+++ INPUT DATA
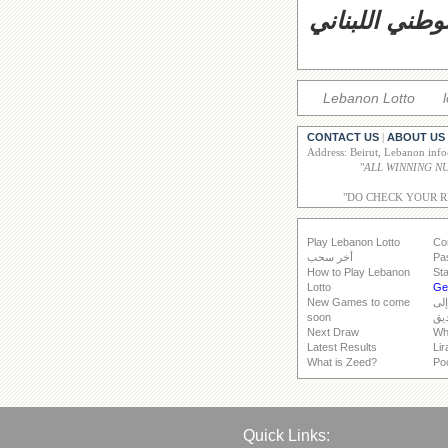
وطني اللبناني
Lebanon Lotto
CONTACT US
ABOUT US
|
Address: Beirut, Lebanon inf
"
"DO CHECK YOUR 
Play Lebanon Lotto
Co
Pa
أخر سحب
How to Play Lebanon
Sta
Lotto
Get
إلى
New Games to come
يق
soon
Next Draw
Wh
Latest Results
Lir
What is Zeed?
Po
Quick Links:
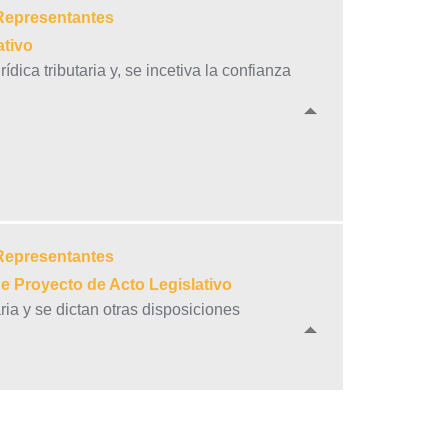
 Representantes
ativo
dica tributaria y, se incetiva la confianza
 Representantes
e Proyecto de Acto Legislativo
ria y se dictan otras disposiciones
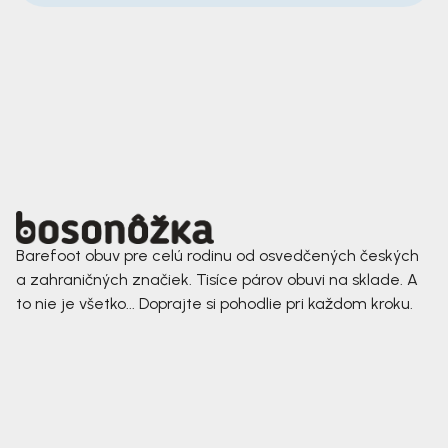
Barefoot obuv pre celú rodinu od osvedčených českých
a zahraničných značiek. Tisíce párov obuvi na sklade. A
to nie je všetko... Doprajte si pohodlie pri každom kroku.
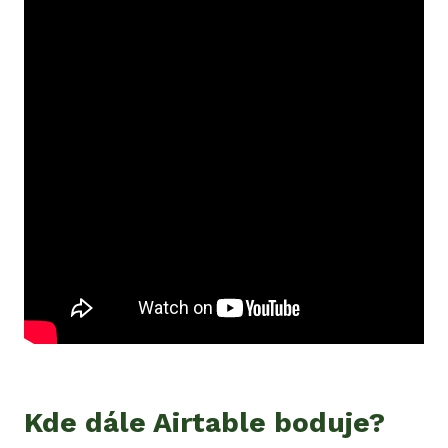
Kde dále Airtable boduje?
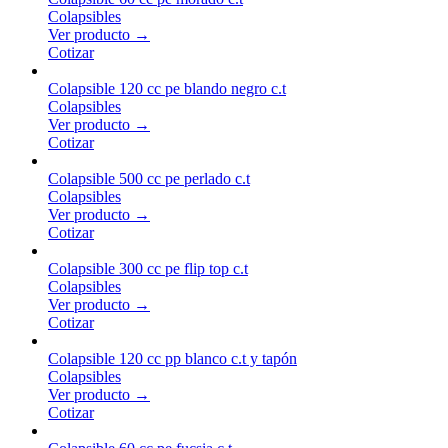
Colapsibles
Ver producto →
Cotizar
Colapsible 120 cc pe blando negro c.t
Colapsibles
Ver producto →
Cotizar
Colapsible 500 cc pe perlado c.t
Colapsibles
Ver producto →
Cotizar
Colapsible 300 cc pe flip top c.t
Colapsibles
Ver producto →
Cotizar
Colapsible 120 cc pp blanco c.t y tapón
Colapsibles
Ver producto →
Cotizar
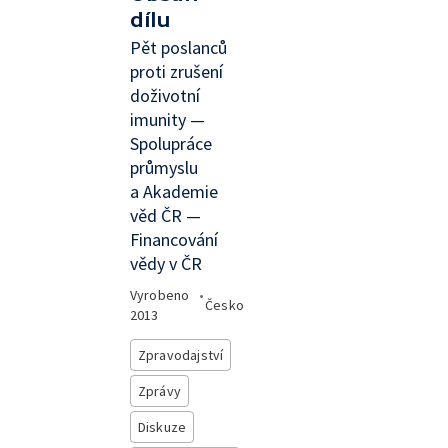
dílu
Pět poslanců
proti zrušení
doživotní
imunity —
Spolupráce
průmyslu
a Akademie
věd ČR —
Financování
vědy v ČR
Vyrobeno
•
Česko
2013
Zpravodajství
Zprávy
Diskuze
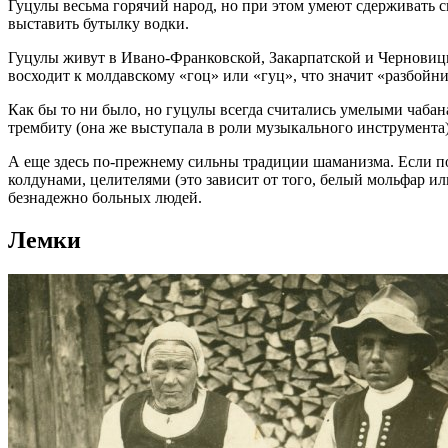
Гуцулы весьма горячий народ, но при этом умеют сдерживать с
выставить бутылку водки.
Гуцулы живут в Ивано-Франковской, Закарпатской и Черновицк
восходит к молдавскому «гоц» или «гуц», что значит «разбойник
Как бы то ни было, но гуцулы всегда считались умелыми чабан
трембиту (она же выступала в роли музыкального инструмента)
А еще здесь по-прежнему сильны традиции шаманизма. Если пов
колдунами, целителями (это зависит от того, белый мольфар 
безнадежно больных людей.
Лемки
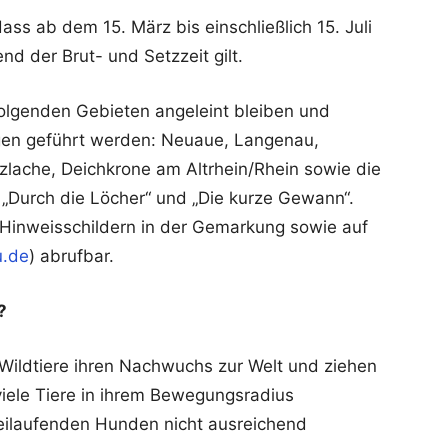
ass ab dem 15. März bis einschließlich 15. Juli
d der Brut- und Setzzeit gilt.
folgenden Gebieten angeleint bleiben und
en geführt werden: Neuaue, Langenau,
lache, Deichkrone am Altrhein/Rhein sowie die
 „Durch die Löcher“ und „Die kurze Gewann“.
f Hinweisschildern in der Gemarkung sowie auf
u.de
) abrufbar.
?
n Wildtiere ihren Nachwuchs zur Welt und ziehen
 viele Tiere in ihrem Bewegungsradius
reilaufenden Hunden nicht ausreichend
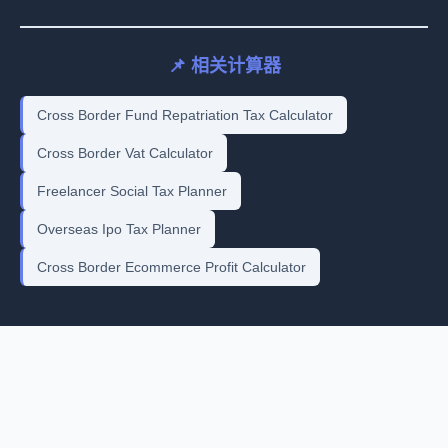
📌 相关计算器
Cross Border Fund Repatriation Tax Calculator
Cross Border Vat Calculator
Freelancer Social Tax Planner
Overseas Ipo Tax Planner
Cross Border Ecommerce Profit Calculator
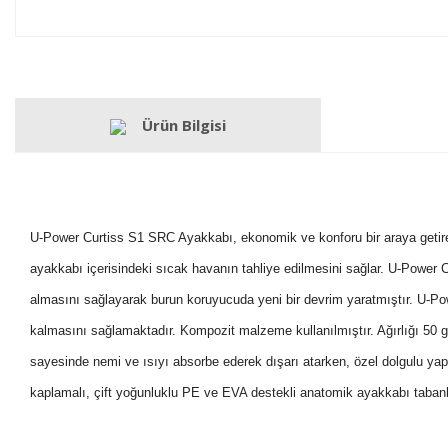
Ürün Bilgisi
U-Power Curtiss S1 SRC Ayakkabı, ekonomik ve konforu bir araya getiren 
ayakkabı içerisindeki sıcak havanın tahliye edilmesini sağlar. U-Power 
almasını sağlayarak burun koruyucuda yeni bir devrim yaratmıştır. U-Po
kalmasını sağlamaktadır. Kompozit malzeme kullanılmıştır. Ağırlığı 50 gr
sayesinde nemi ve ısıyı absorbe ederek dışarı atarken, özel dolgulu yap
kaplamalı, çift yoğunluklu PE ve EVA destekli anatomik ayakkabı tabanlıktı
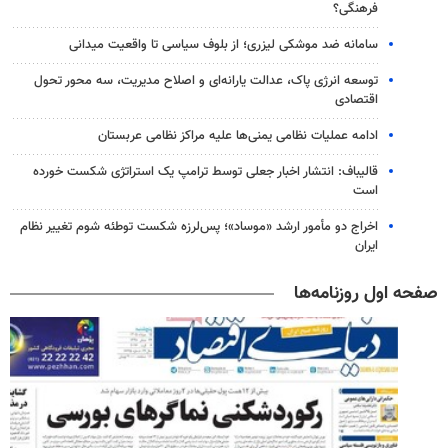
فرهنگی؟
سامانه ضد موشکی لیزری؛ از بلوف سیاسی تا واقعیت میدانی
توسعه انرژی پاک، عدالت یارانه‌ای و اصلاح مدیریت، سه محور تحول
اقتصادی
ادامه عملیات نظامی یمنی‌ها علیه مراکز نظامی عربستان
قالیباف: انتشار اخبار جعلی توسط ترامپ یک استراتژی شکست خورده
است
اخراج دو مأمور ارشد «موساد»؛ پس‌لرزه شکست توطئه شوم تغییر نظام
ایران
صفحه اول روزنامه‌ها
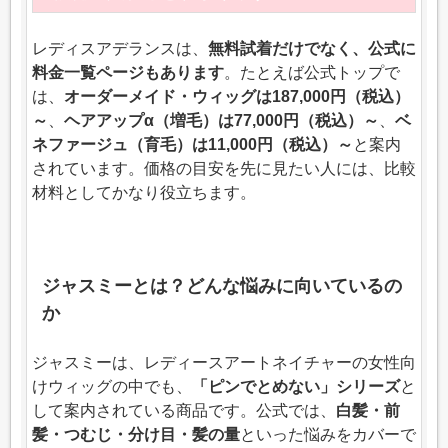
レディスアデランスは、
無料試着だけでなく、公式に
料金一覧ページもあります
。たとえば公式トップで
は、
オーダーメイド・ウィッグは187,000円（税込）
～
、
ヘアアップα（増毛）は77,000円（税込）～
、
ベ
ネファージュ（育毛）は11,000円（税込）～
と案内
されています。価格の目安を先に見たい人には、比較
材料としてかなり役立ちます。
ジャスミーとは？どんな悩みに向いているの
か
ジャスミーは、レディースアートネイチャーの女性向
けウィッグの中でも、
「ピンでとめない」シリーズ
と
して案内されている商品です。公式では、
白髪・前
髪・つむじ・分け目・髪の量
といった悩みをカバーで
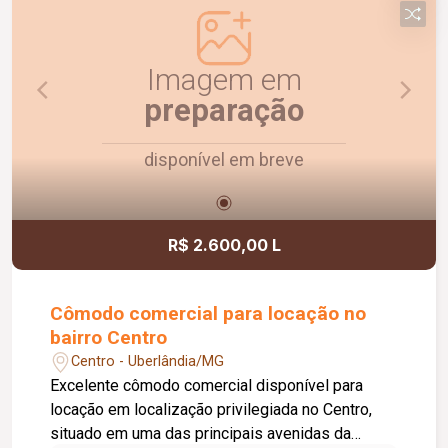
Agende uma visita e conheça!
Imagem em
preparação
disponível em breve
R$ 2.600,00 L
Cômodo comercial para locação no
bairro Centro
Centro - Uberlândia/MG
Excelente cômodo comercial disponível para
locação em localização privilegiada no Centro,
situado em uma das principais avenidas da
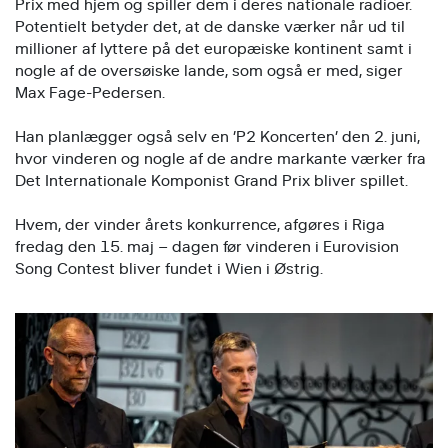
Prix med hjem og spiller dem i deres nationale radioer.
Potentielt betyder det, at de danske værker når ud til
millioner af lyttere på det europæiske kontinent samt i
nogle af de oversøiske lande, som også er med, siger
Max Fage-Pedersen.
Han planlægger også selv en ’P2 Koncerten’ den 2. juni,
hvor vinderen og nogle af de andre markante værker fra
Det Internationale Komponist Grand Prix bliver spillet.
Hvem, der vinder årets konkurrence, afgøres i Riga
fredag den 15. maj – dagen før vinderen i Eurovision
Song Contest bliver fundet i Wien i Østrig.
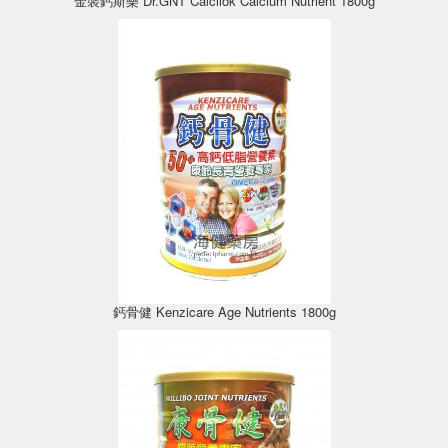
金裝鈣斯樂 Dr.GNT Calcilok Calcium Nutrient 1800g
鈣骨健 Kenzicare Age Nutrients 1800g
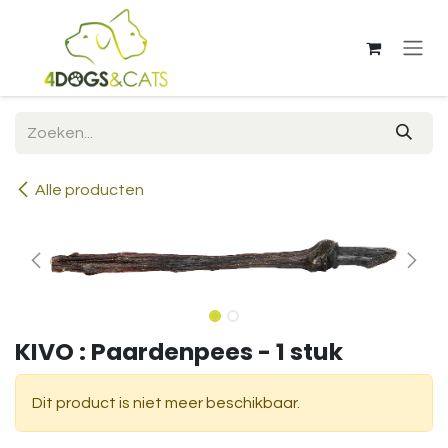
Overslaan naar inhoud
Alle producten
KIVO : Paardenpees - 1 stuk
Dit product is niet meer beschikbaar.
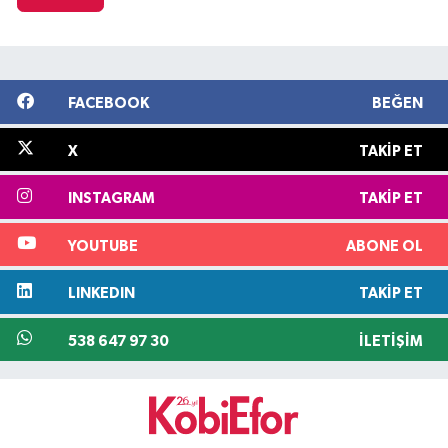
FACEBOOK
BEĞEN
X
TAKIP ET
INSTAGRAM
TAKIP ET
YOUTUBE
ABONE OL
LINKEDIN
TAKIP ET
538 647 97 30
İLETIŞIM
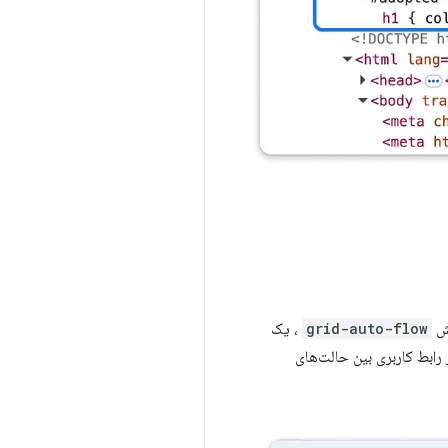
grid-auto-flow
، یک
رابط کاربری بین حالت‌های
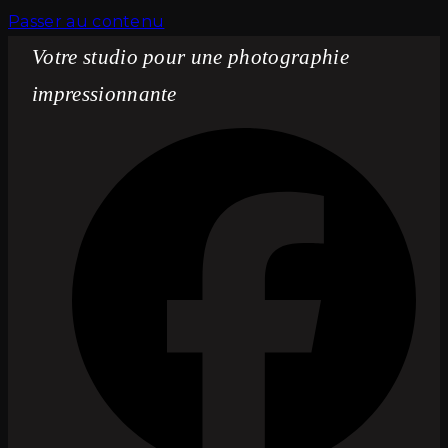
Passer au contenu
Votre studio pour une photographie
impressionnante
Fac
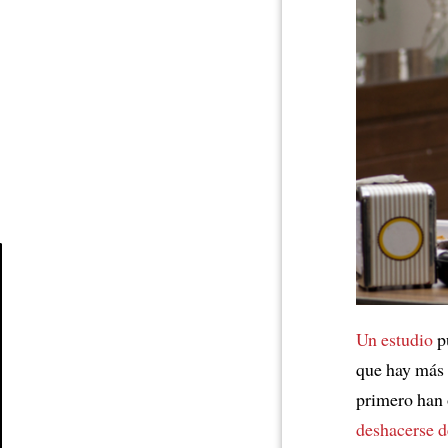
Article
Un estudio
pu
que hay más 
primero han
deshacerse d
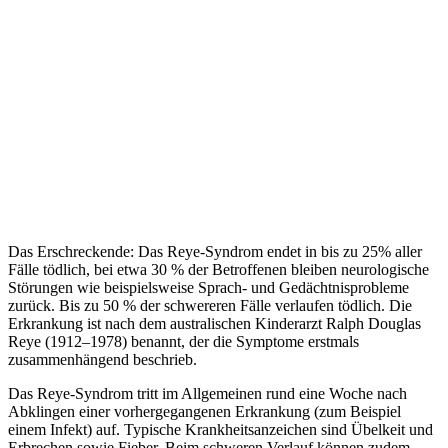
Das Erschreckende: Das Reye-Syndrom endet in bis zu 25% aller
Fälle tödlich, bei etwa 30 % der Betroffenen bleiben neurologische
Störungen wie beispielsweise Sprach- und Gedächtnisprobleme
zurück. Bis zu 50 % der schwereren Fälle verlaufen tödlich. Die
Erkrankung ist nach dem australischen Kinderarzt Ralph Douglas
Reye (1912–1978) benannt, der die Symptome erstmals
zusammenhängend beschrieb.
Das Reye-Syndrom tritt im Allgemeinen rund eine Woche nach
Abklingen einer vorhergegangenen Erkrankung (zum Beispiel
einem Infekt) auf. Typische Krankheitsanzeichen sind Übelkeit und
Erbrechen sowie Fieber. Beim schweren Verlauf können zudem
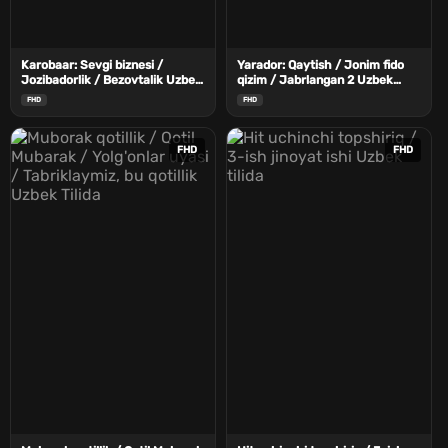
Karobaar: Sevgi biznesi /
Yarador: Qaytish / Jonim fido
Jozibadorlik / Bezovtalik Uzbek
qizim / Jabrlangan 2 Uzbek
Tilida
Tilida
FHD
FHD
FHD
FHD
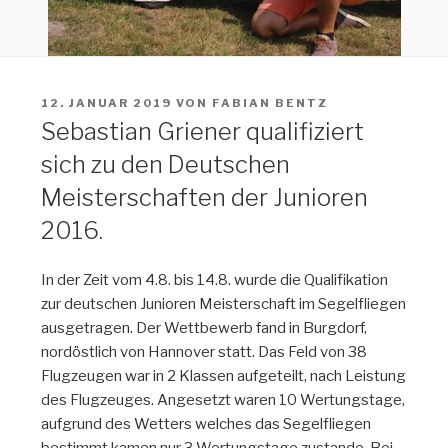
VERÖFFENTLICHT
12. JANUAR 2019
VON
FABIAN BENTZ
AM
Sebastian Griener qualifiziert
sich zu den Deutschen
Meisterschaften der Junioren
2016.
In der Zeit vom 4.8. bis 14.8. wurde die Qualifikation
zur deutschen Junioren Meisterschaft im Segelfliegen
ausgetragen. Der Wettbewerb fand in Burgdorf,
nordöstlich von Hannover statt. Das Feld von 38
Flugzeugen war in 2 Klassen aufgeteilt, nach Leistung
des Flugzeuges. Angesetzt waren 10 Wertungstage,
aufgrund des Wetters welches das Segelfliegen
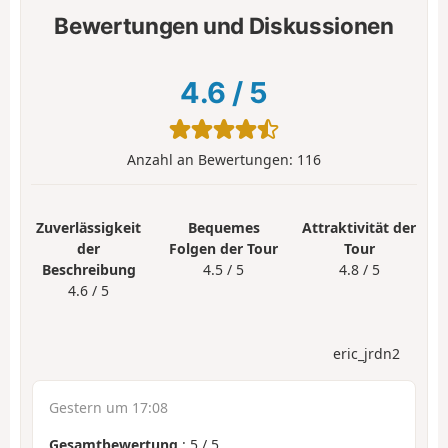
Bewertungen und Diskussionen
4.6
/
5
Anzahl an Bewertungen:
116
Zuverlässigkeit
Bequemes
Attraktivität der
der
Folgen der Tour
Tour
Beschreibung
4.5 / 5
4.8 / 5
4.6 / 5
eric_jrdn2
Gestern um 17:08
Gesamtbewertung
:
5
/
5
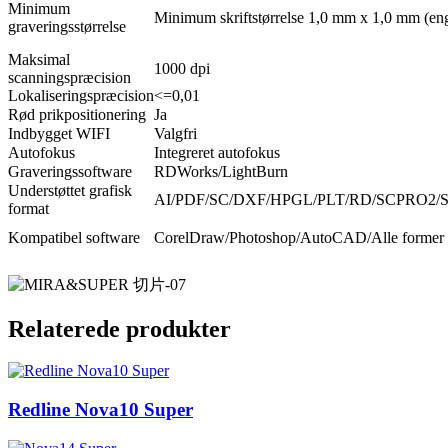
Minimum
Minimum skriftstørrelse 1,0 mm x 1,0 mm (eng
graveringsstørrelse
Maksimal
1000 dpi
scanningspræcision
Lokaliseringspræcision
<=0,01
Rød prikpositionering
Ja
Indbygget WIFI
Valgfri
Autofokus
Integreret autofokus
Graveringssoftware
RDWorks/LightBurn
Understøttet grafisk
AI/PDF/SC/DXF/HPGL/PLT/RD/SCPRO2/S
format
Kompatibel software
CorelDraw/Photoshop/AutoCAD/Alle former f
Relaterede produkter
Redline Nova10 Super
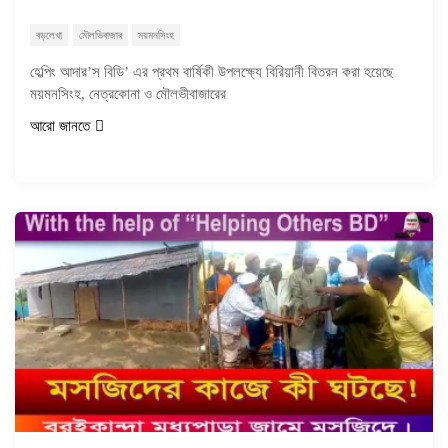
বড়লেখা
মৌলভিবাজার
ময়মনসিংহ
হেল্পিং আদার’স বিডি’ এর প্রথম বার্ষিকী উপলক্ষ্যে বিরিয়ানী বিতরন করা হয়েছে
ময়মনসিংহ, নেত্রকোনা ও মৌলভীবাজারের
আরো জানতে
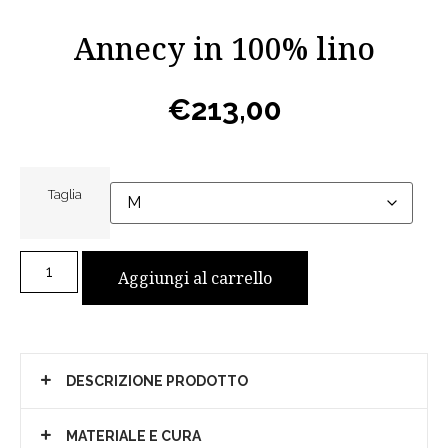
Annecy in 100% lino
€
213,00
Taglia
Aggiungi al carrello
DESCRIZIONE PRODOTTO
MATERIALE E CURA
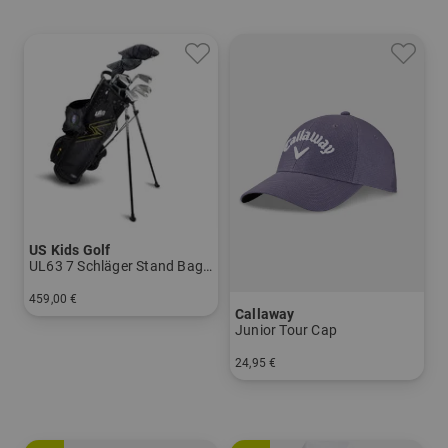
US Kids Golf
UL63 7 Schläger Stand Bag Set
459,00 €
Callaway
in: UL 63
Junior Tour Cap
24,95 €
in: Einheitsgröße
++++++
• _WORK INSTRUCTIONS_
Excerpt from the records above: set down only the lines from the one that contains "Song Contest bliver fundet i Wien i Østrig." through the one that contains "رابط کاربری بین حالت‌های", inclusive, word for word. Pictures stay out.

• _SOLUTION_
Song Contest bliver fundet i Wien i Østrig.
金裝鈣斯樂 Dr.GNT Calcilok Calcium Nutrient 1800g
鈣骨健 Kenzicare Age Nutrients 1800g
Overslaan naar inhoud
Alle producten
KIVO : Paardenpees - 1 stuk
Dit product is niet meer beschikbaar.
FACEBOOK
BEĞEN
X
TAKIP ET
INSTAGRAM
TAKIP ET
YOUTUBE
ABONE OL
LINKEDIN
TAKIP ET
538 647 97 30
İLETIŞIM
grid-auto-flow
، یک
رابط کاربری بین حالت‌های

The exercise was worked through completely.